If you’re a Republican primary voter, you’re probably feeling pretty good about the presidential primaries. Even if you haven’t yet found the candidate who will make you swoon, one thing you’ve got is choices. By my count, there are currently 10 candidates who are declared or all but certain to run, and another four who will probably run. But while the voters might find this an embarrassment of riches, for the party’s leaders and financiers, it looks like a recipe for trouble. Which is how I interpret this news:
In a Saturday interview on the Larry Kudlow Show, a nationally syndicated radio broadcast, David Koch let it slip that the roughly $900 million that he and his brother, Charles, plan to lavish on the 2016 presidential race could find its way into the hands of more than one GOP contender.
“We are thinking of supporting several Republicans,” David Koch said, adding, “If we’re happy with the policies that these individuals are supporting, we’ll finance their campaigns.”
Koch said the brothers would begin writing checks to individual candidates in “the primary season, winter and next spring.”
Up until now, the Koch brothers hadn’t indicated that they’d be taking a side in the primaries. It almost seemed that they viewed that as the kind of thing amateurs like Sheldon Adelson do, throwing money at some candidate based on overly irrational personal feelings, while they keep focused on the real goal of getting a Republican — any Republican — into the White House. By saying they’re going to support several candidates in the primaries, the Kochs are pledging to accelerate the winnowing process, by which the race’s chaff can be sloughed off and the focus can stay on the serious contenders.
Don’t be fooled by the line about them supporting all the ones whose policies they’re happy with. That’s because there’s almost no disagreement among the candidates, at least on the issues the Kochs care about. All of them would like to see low taxes on the wealthy (most have even advocated a flat tax, a boon to people like the Kochs), a dramatic reduction in regulations that affect corporations and a rollback of the social safety net. Where the Kochs personally disagree with the candidates (as they may on some social issues or on immigration), they disagree with all the candidates, because the candidates’ positions are so similar.
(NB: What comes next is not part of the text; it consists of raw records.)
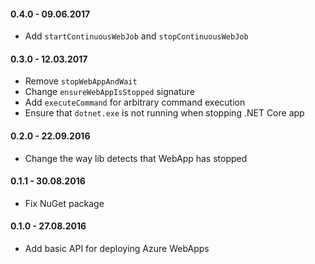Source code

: #### 0.4.0 - 09.06.2017
* Add `startContinuousWebJob` and `stopContinuousWebJob`
#### 0.3.0 - 12.03.2017
* Remove `stopWebAppAndWait`
* Change `ensureWebAppIsStopped` signature
* Add `executeCommand` for arbitrary command execution
* Ensure that `dotnet.exe` is not running when stopping .NET Core app
#### 0.2.0 - 22.09.2016
* Change the way lib detects that WebApp has stopped
#### 0.1.1 - 30.08.2016
* Fix NuGet package
#### 0.1.0 - 27.08.2016
* Add basic API for deploying Azure WebApps
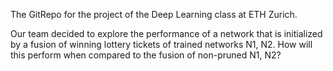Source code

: The GitRepo for the project of the Deep Learning class at ETH Zurich.

Our team decided to explore the performance of a network that is initialized by a fusion of winning lottery tickets of trained networks N1, N2.
How will this perform when compared to the fusion of non-pruned N1, N2?

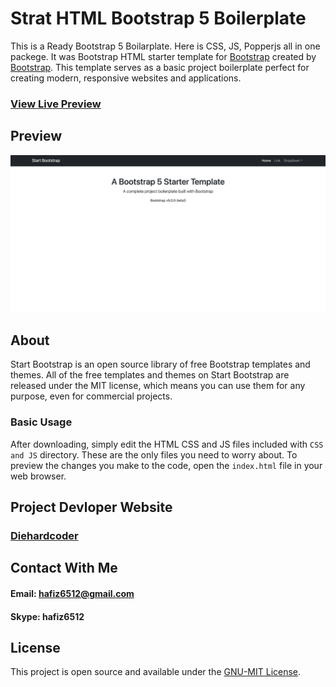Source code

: # Strat HTML Bootstrap 5 Boilerplate
 This is a Ready Bootstrap 5 Boilarplate. Here is CSS, JS, Popperjs all in one packege. It was Bootstrap HTML starter template for [Bootstrap](https://getbootstrap.com/) created by [Bootstrap](https://getbootstrap.com). This template serves as a basic project boilerplate perfect for creating modern, responsive websites and applications.


### [View Live Preview](https://hafiz6512.github.io/HTML-Bootstrap-5-Boilerplate/)

## Preview

![Bootstrap screenshot](https://github.com/hafiz6512/HTML-Bootstrap-5-Boilerplate/blob/main/bootstrap-5-screenshot.png)


## About

Start Bootstrap is an open source library of free Bootstrap templates and themes. All of the free templates and themes on Start Bootstrap are released under the MIT license, which means you can use them for any purpose, even for commercial projects.

### Basic Usage

After downloading, simply edit the HTML CSS and JS files included with `CSS and JS` directory. These are the only files you need to worry about. To preview the changes you make to the code, open the `index.html` file in your web browser.


## Project Devloper Website
### [Diehardcoder](http://diehardcoder.com)

## Contact With Me
#### Email: hafiz6512@gmail.com
#### Skype: hafiz6512

## License

This project is open source and available under the [GNU-MIT License](./LICENSE).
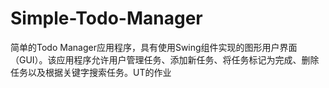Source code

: # Simple-Todo-Manager
简单的Todo Manager应用程序，具有使用Swing组件实现的图形用户界面（GUI）。该应用程序允许用户管理任务、添加新任务、将任务标记为完成、删除任务以及根据关键字搜索任务。UT的作业
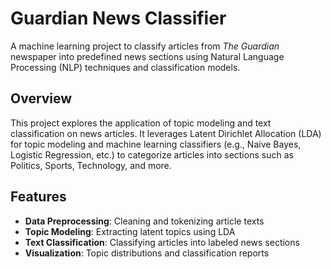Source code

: # Guardian News Classifier

A machine learning project to classify articles from *The Guardian* newspaper into predefined news sections using Natural Language Processing (NLP) techniques and classification models.

## Overview

This project explores the application of topic modeling and text classification on news articles. It leverages Latent Dirichlet Allocation (LDA) for topic modeling and machine learning classifiers (e.g., Naive Bayes, Logistic Regression, etc.) to categorize articles into sections such as Politics, Sports, Technology, and more.

## Features

- **Data Preprocessing**: Cleaning and tokenizing article texts
- **Topic Modeling**: Extracting latent topics using LDA
- **Text Classification**: Classifying articles into labeled news sections
- **Visualization**: Topic distributions and classification reports
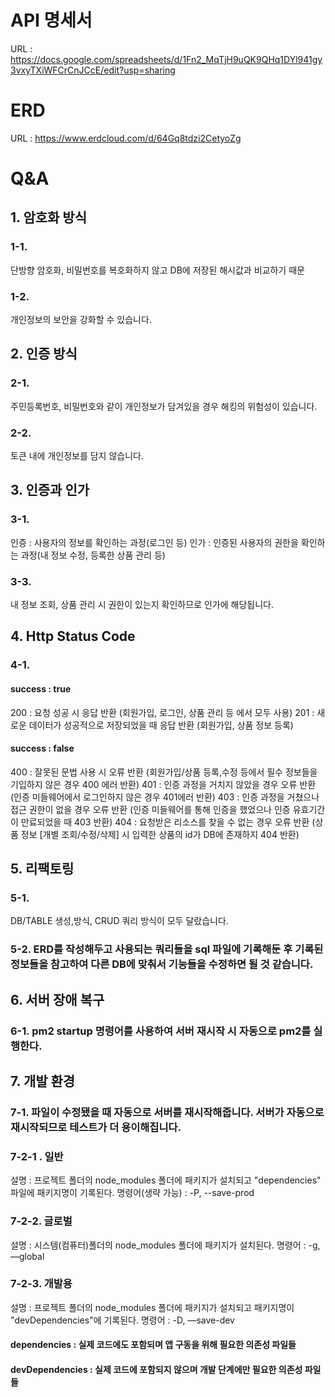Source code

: # API 명세서

URL : https://docs.google.com/spreadsheets/d/1Fn2_MqTjH9uQK9QHq1DYl941gy3vxyTXiWFCrCnJCcE/edit?usp=sharing

# ERD

URL : https://www.erdcloud.com/d/64Gq8tdzi2CetyoZg

# Q&A

## 1. 암호화 방식
   ### 1-1.
   단방향 암호화,
   비밀번호를 복호화하지 않고 DB에 저장된 해시값과 비교하기 때문
   ### 1-2.
   개인정보의 보안을 강화할 수 있습니다.

## 2. 인증 방식
   ### 2-1.
   주민등록번호, 비밀번호와 같이 개인정보가 담겨있을 경우 해킹의 위험성이 있습니다.
   ### 2-2.
   토큰 내에 개인정보를 담지 않습니다.

## 3. 인증과 인가
   ### 3-1.
   인증 : 사용자의 정보를 확인하는 과정(로그인 등)
   인가 : 인증된 사용자의 권한을 확인하는 과정(내 정보 수정, 등록한 상품 관리 등)
   ### 3-3.
   내 정보 조회, 상품 관리 시 권한이 있는지 확인하므로 인가에 해당됩니다.

## 4. Http Status Code
   ### 4-1.

   #### success : true

   200 : 요청 성공 시 응답 반환 (회원가입, 로그인, 상품 관리 등 에서 모두 사용)
   201 : 새로운 데이터가 성공적으로 저장되었을 때 응답 반환 (회원가입, 상품 정보 등록)

   #### success : false

   400 : 잘못된 문법 사용 시 오류 반환 (회원가입/상품 등록,수정 등에서 필수 정보들을 기입하지 않은 경우 400 에러 반환)
   401 : 인증 과정을 거치지 않았을 경우 오류 반환 (인증 미들웨어에서 로그인하지 않은 경우 401에러 반환)
   403 : 인증 과정을 거쳤으나 접근 권한이 없을 경우 오류 반환 (인증 미들웨어를 통해 인증을 했었으나 인증 유효기간이 만료되었을 때 403 반환)
   404 : 요청받은 리소스를 찾을 수 없는 경우 오류 반환 (상품 정보 [개별 조회/수정/삭제] 시 입력한 상품의 id가 DB에 존재하지 404 반환)

## 5. 리팩토링
   ### 5-1.
   DB/TABLE 생성,방식, CRUD 쿼리 방식이 모두 달랐습니다.
   ### 5-2. ERD를 작성해두고 사용되는 쿼리들을 sql 파일에 기록해둔 후 기록된 정보들을 참고하여 다른 DB에 맞춰서 기능들을 수정하면 될 것 같습니다.

## 6. 서버 장애 복구
   ### 6-1. pm2 startup 명령어를 사용하여 서버 재시작 시 자동으로 pm2를 실행한다.

## 7. 개발 환경
   ### 7-1. 파일이 수정됐을 때 자동으로 서버를 재시작해줍니다. 서버가 자동으로 재시작되므로 테스트가 더 용이해집니다.
   ### 7-2-1 . 일반
   설명 : 프로젝트 폴더의 node_modules 폴더에 패키지가 설치되고 "dependencies" 파일에 패키지명이 기록된다.
   명령어(생략 가능) : -P, --save-prod
   ### 7-2-2. 글로벌
   설명 : 시스템(컴퓨터)폴더의 node_modules 폴더에 패키지가 설치된다.
   명령어 : -g, —global
   ### 7-2-3. 개발용
   설명 : 프로젝트 폴더의 node_modules 폴더에 패키지가 설치되고 패키지명이 "devDependencies"에 기록된다.
   명령어 : -D, —save-dev

   #### dependencies : 실제 코드에도 포함되며 앱 구동을 위해 필요한 의존성 파일들

   #### devDependencies : 실제 코드에 포함되지 않으며 개발 단계에만 필요한 의존성 파일들
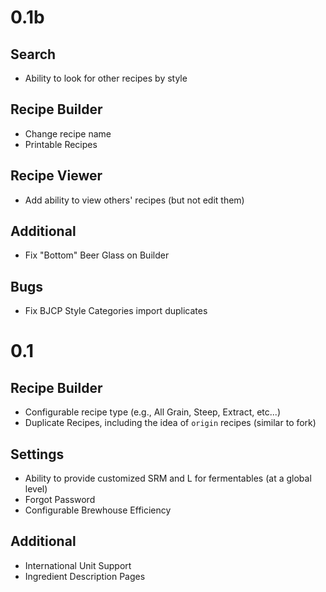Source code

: 0.1b
====

Search
--------------
* Ability to look for other recipes by style

Recipe Builder
--------------
* Change recipe name
* Printable Recipes

Recipe Viewer
-------------
* Add ability to view others' recipes (but not edit them)

Additional
-------------
* Fix "Bottom" Beer Glass on Builder

Bugs
-------------
* Fix BJCP Style Categories import duplicates

0.1
====

Recipe Builder
--------------
* Configurable recipe type (e.g., All Grain, Steep, Extract, etc...)
* Duplicate Recipes, including the idea of `origin` recipes (similar to fork)

Settings
--------
* Ability to provide customized SRM and L for fermentables (at a global level)
* Forgot Password
* Configurable Brewhouse Efficiency

Additional
----------
* International Unit Support
* Ingredient Description Pages
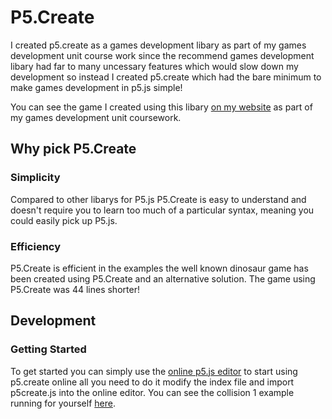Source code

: # P5.Create

I created p5.create as a games development libary as part of my games development unit course work since the recommend games development libary had far to many uncessary features which would slow down my development so instead I created p5.create which had the bare minimum to make games development in p5.js simple!

You can see the game I created using this libary [on my website] as part of my games development unit coursework.

## Why pick P5.Create

### Simplicity 

Compared to other libarys for P5.js P5.Create is easy to understand and doesn't require you to learn too much of a particular syntax, meaning you could easily pick up P5.js.

### Efficiency 

P5.Create is efficient in the examples the well known dinosaur game has been created using P5.Create and an alternative solution. The game using P5.Create was 44 lines shorter!

## Development

### Getting Started

To get started you can simply use the [online p5.js editor] to start using p5.create online all you need to do it modify the index file and import p5create.js into the online editor. You can see the collision 1 example running for yourself [here].




[on my website]: https://gardeningmania.zachmohammed.me/
[here]: https://editor.p5js.org/zach.mohammed/sketches/7E5LGcnEa
[online p5.js editor]: https://editor.p5js.org/

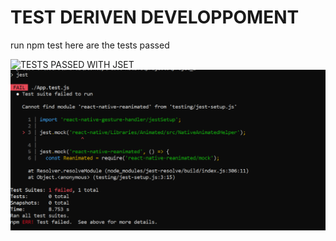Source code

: # TEST DERIVEN DEVELOPPOMENT 
run npm test 
here are the tests passed

![TESTS PASSED WITH JSET](https://github.com/HAFDIAHMED/projet_2/blob/master/test_screens/test_passed.PNG)
![TESTS FAILED WITH JSET](https://github.com/HAFDIAHMED/TDD_REACT_NATIVE/blob/master/test_screens/test_failed.PNG)


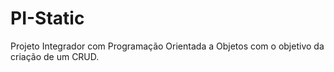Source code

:# PI-Static
Projeto Integrador com Programação Orientada a Objetos com o objetivo da criação de um CRUD.
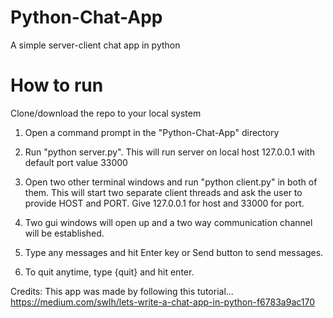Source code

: # Python-Chat-App
A simple server-client chat app in python

# How to run
Clone/download the repo to your local system

1) Open a command prompt in the "Python-Chat-App" directory

2) Run "python server.py". This will run server on local host 127.0.0.1 with default port value 33000

3) Open two other terminal windows and run "python client.py" in both of them. This will start two separate client threads and ask the user to provide HOST and PORT. Give 127.0.0.1 for host and 33000 for port.

4) Two gui windows will open up and a two way communication channel will be established.

5) Type any messages and hit Enter key or Send button to send messages. 

6) To quit anytime, type {quit} and hit enter.


Credits: This app was made by following this tutorial...
https://medium.com/swlh/lets-write-a-chat-app-in-python-f6783a9ac170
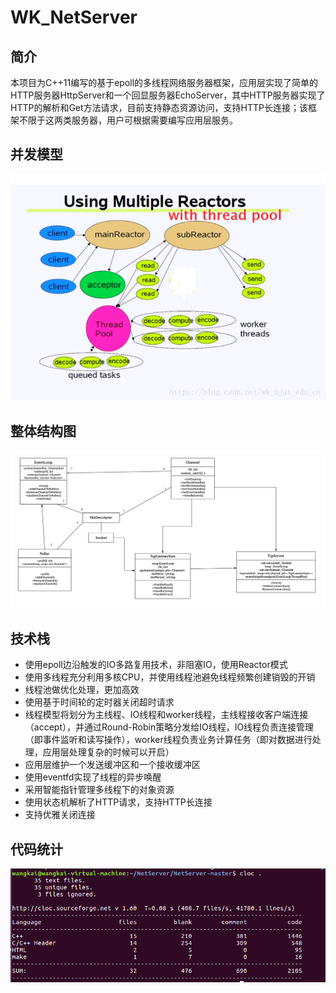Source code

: # WK_NetServer
## 简介 
本项目为C++11编写的基于epoll的多线程网络服务器框架，应用层实现了简单的HTTP服务器HttpServer和一个回显服务器EchoServer，其中HTTP服务器实现了HTTP的解析和Get方法请求，目前支持静态资源访问，支持HTTP长连接；该框架不限于这两类服务器，用户可根据需要编写应用层服务。 

## 并发模型
![Image text](https://raw.githubusercontent.com/wangkai5616/WK_NetServer/master/img-folder/1a5cdf3c6a358e7f471056aafc541aa6_70.png)

## 整体结构图
![Image text](https://raw.githubusercontent.com/wangkai5616/WK_NetServer/master/img-folder/%E9%A1%B9%E7%9B%AE%E7%B1%BB%E5%9B%BE.png)

## 技术栈
* 使用epoll边沿触发的IO多路复用技术，非阻塞IO，使用Reactor模式  
* 使用多线程充分利用多核CPU，并使用线程池避免线程频繁创建销毁的开销
* 线程池做优化处理，更加高效
* 使用基于时间轮的定时器关闭超时请求
* 线程模型将划分为主线程、IO线程和worker线程，主线程接收客户端连接（accept），并通过Round-Robin策略分发给IO线程，IO线程负责连接管理（即事件监听和读写操作），worker线程负责业务计算任务（即对数据进行处理，应用层处理复杂的时候可以开启）
* 应用层维护一个发送缓冲区和一个接收缓冲区
* 使用eventfd实现了线程的异步唤醒
* 采用智能指针管理多线程下的对象资源
* 使用状态机解析了HTTP请求，支持HTTP长连接
* 支持优雅关闭连接
 
## 代码统计
![Image text](https://github.com/wangkai5616/WK_NetServer/blob/master/img-folder/%E4%BB%A3%E7%A0%81%E7%BB%9F%E8%AE%A1.png)
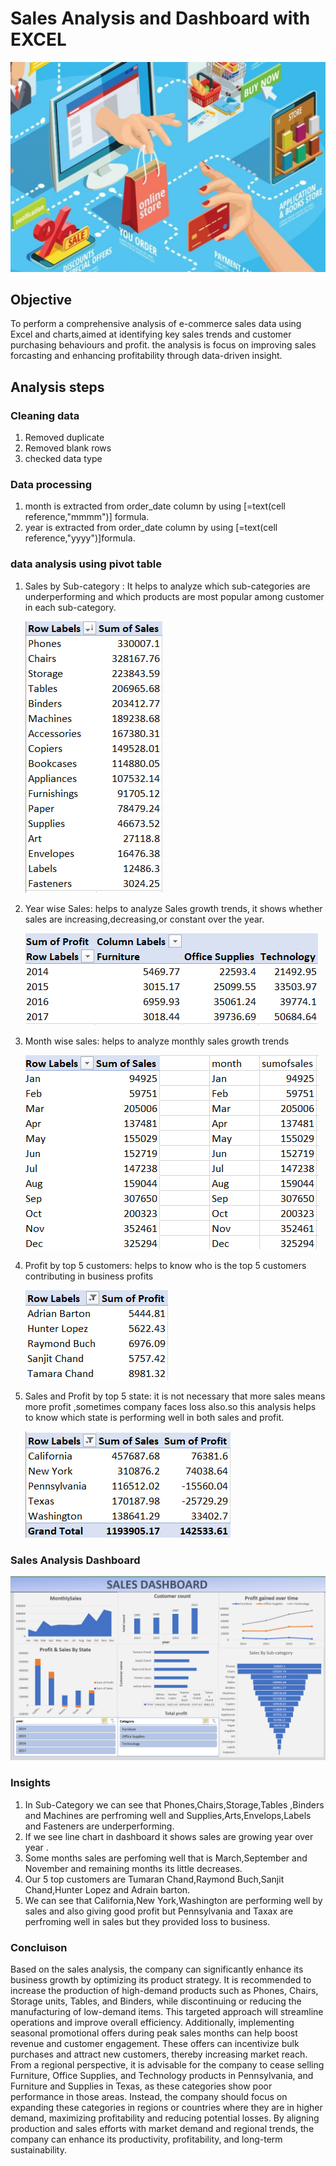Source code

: # Sales Analysis and Dashboard with EXCEL
![Ecommerce sales logo](https://github.com/jyoti7770/sales_data_analysis/blob/main/worldwide-ecommerce-sales.jpg)

## Objective
To perform a comprehensive analysis of e-commerce sales data using Excel and charts,aimed at
identifying key sales trends and customer purchasing behaviours and profit.
the analysis is focus on improving sales forcasting and enhancing profitability through data-driven insight.

## Analysis steps
### Cleaning data 
1. Removed duplicate
2. Removed blank rows
3. checked data type
### Data processing
1. month is extracted from order_date column by using [=text(cell reference,"mmmm")] formula.
2. year is extracted from order_date column by using [=text(cell reference,"yyyy")]formula.
### data analysis using pivot table 
1. Sales by Sub-category :
   It helps to analyze which sub-categories are underperforming and which products are most popular among customer
   in each sub-category.

   ![image](https://github.com/jyoti7770/sales_data_analysis/blob/main/analysis%20sales%20by%20sub-category.png)
   
2. Year wise Sales:
   helps to analyze Sales growth trends, it shows whether sales are increasing,decreasing,or constant over the year.

   ![image](https://github.com/jyoti7770/sales_data_analysis/blob/main/year%20wise%20sales.png)
3. Month wise sales:
   helps to analyze monthly sales growth trends

    ![image](https://github.com/jyoti7770/sales_data_analysis/blob/main/monthly%20sales.png)
4. Profit by top 5 customers:
   helps to know who is the top 5 customers contributing in business profits

   ![image](https://github.com/jyoti7770/sales_data_analysis/blob/main/profit%20by%20top%205%20customer.png)
5. Sales and Profit by top 5 state:
    it is not necessary that more sales means more profit ,sometimes company faces loss also.so this analysis helps to know which state is performing
   well in both sales and profit.

   ![image](https://github.com/jyoti7770/sales_data_analysis/blob/main/sales%20and%20profit%20by%20state.png)
### Sales Analysis Dashboard 
![image](https://github.com/jyoti7770/sales_data_analysis/blob/main/sales%20analysis%20dashboard.png)
### Insights
1. In Sub-Category we can see that Phones,Chairs,Storage,Tables ,Binders and Machines are perfroming well
   and Supplies,Arts,Envelops,Labels and Fasteners are underperforming.
2. If we see line chart in dashboard it shows sales are growing year over year .
3. Some months sales are perfoming well that is March,September and November and remaining months its little decreases.
4. Our 5 top customers are Tumaran Chand,Raymond Buch,Sanjit Chand,Hunter Lopez and Adrain barton.
5. We can see that California,New York,Washington are performing well by sales and also giving good profit
   but Pennsylvania and Taxax are perfroming well in sales but they provided loss to business.
 ### Concluison 
 Based on the sales analysis, the company can significantly enhance its business growth by optimizing its product strategy. It is recommended to increase the production of high-demand products such as Phones, Chairs, Storage units, Tables, and Binders, while discontinuing or reducing the manufacturing of low-demand items. This targeted approach will streamline operations and improve overall efficiency.
Additionally, implementing seasonal promotional offers during peak sales months can help boost revenue and customer engagement. These offers can incentivize bulk purchases and attract new customers, thereby increasing market reach.
From a regional perspective, it is advisable for the company to cease selling Furniture, Office Supplies, and Technology products in Pennsylvania, and Furniture and Supplies in Texas, as these categories show poor performance in those areas. Instead, the company should focus on expanding these categories in regions or countries where they are in higher demand, maximizing profitability and reducing potential losses.
By aligning production and sales efforts with market demand and regional trends, the company can enhance its productivity, profitability, and long-term sustainability.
So mark my words: If the Kochs pick out a few candidates to support, it will be the ones they think would be the strongest in a general election and those they think put the best face on the GOP.
And the Kochs aren’t the only ones trying to do this winnowing. Fox News, which always keeps the long-term interests of the Republican Party in mind, recently announced that in the first debate of the season, it will be refusing admittance to all but 10 candidates. The excluded ones will in all likelihood find themselves caught in a vicious cycle where they can’t get coverage because they aren’t being taken seriously, and the can’t get taken seriously because they aren’t getting coverage. Ten is still a large number of candidates, but that first debate will be a key moment in the winnowing process.
So as open as the campaign is, certain key players still have ways to at least try to rein it in. But their power is limited. One result of the newly freewheeling nature of presidential elections is that a rich donor or two can prop up the candidacy of someone with little chance to win the party’s nomination, enabling him or her to stick around and cause trouble months after he or she ought to have departed the race. This year, multiple candidates could have billionaires feeding them the money they need to keep their campaigns active deep into the primary season. If you’re a thoughtful Republican, a primary with this many candidates is a cacophonous mess, full of extremist cranks squabbling with each other and taking progressively nastier potshots at the leaders, one of whom will end up as the nominee. The longer it goes, the more that nominee has to pander to the base and the less time he or she will have to focus on Hillary Clinton.
If the Kochs are ready to put some of their ample resources into the primary campaign, it’s a sign that the enormous size of the primary field is generating some serious concern at the top of the GOP. The question is whether, even with their money, there’s much they can do about it.